* AVAILABLE RECORDS *
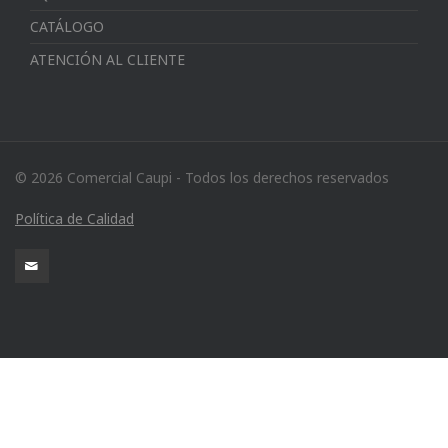
CATÁLOGO
ATENCIÓN AL CLIENTE
© 2026 Comercial Caupi - Todos los derechos reservados
Política de Calidad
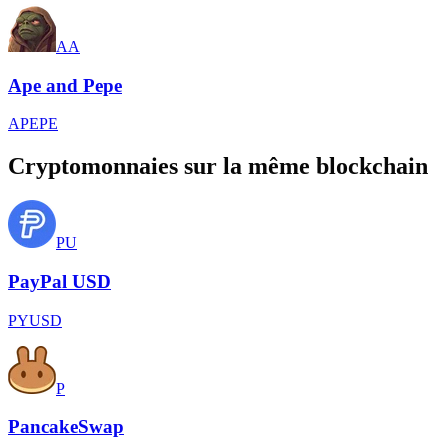
AA
Ape and Pepe
APEPE
Cryptomonnaies sur la même blockchain
PU
PayPal USD
PYUSD
P
PancakeSwap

* EXERCISE DETAILS *
Reproduce every line of text in the listing above, keeping the original wording, spelling, and line order, and leave the pictures out of your copy.

* EXPECTED OUTPUT *
CATÁLOGO
ATENCIÓN AL CLIENTE
© 2026 Comercial Caupi - Todos los derechos reservados
Política de Calidad
AA
Ape and Pepe
APEPE
Cryptomonnaies sur la même blockchain
PU
PayPal USD
PYUSD
P
PancakeSwap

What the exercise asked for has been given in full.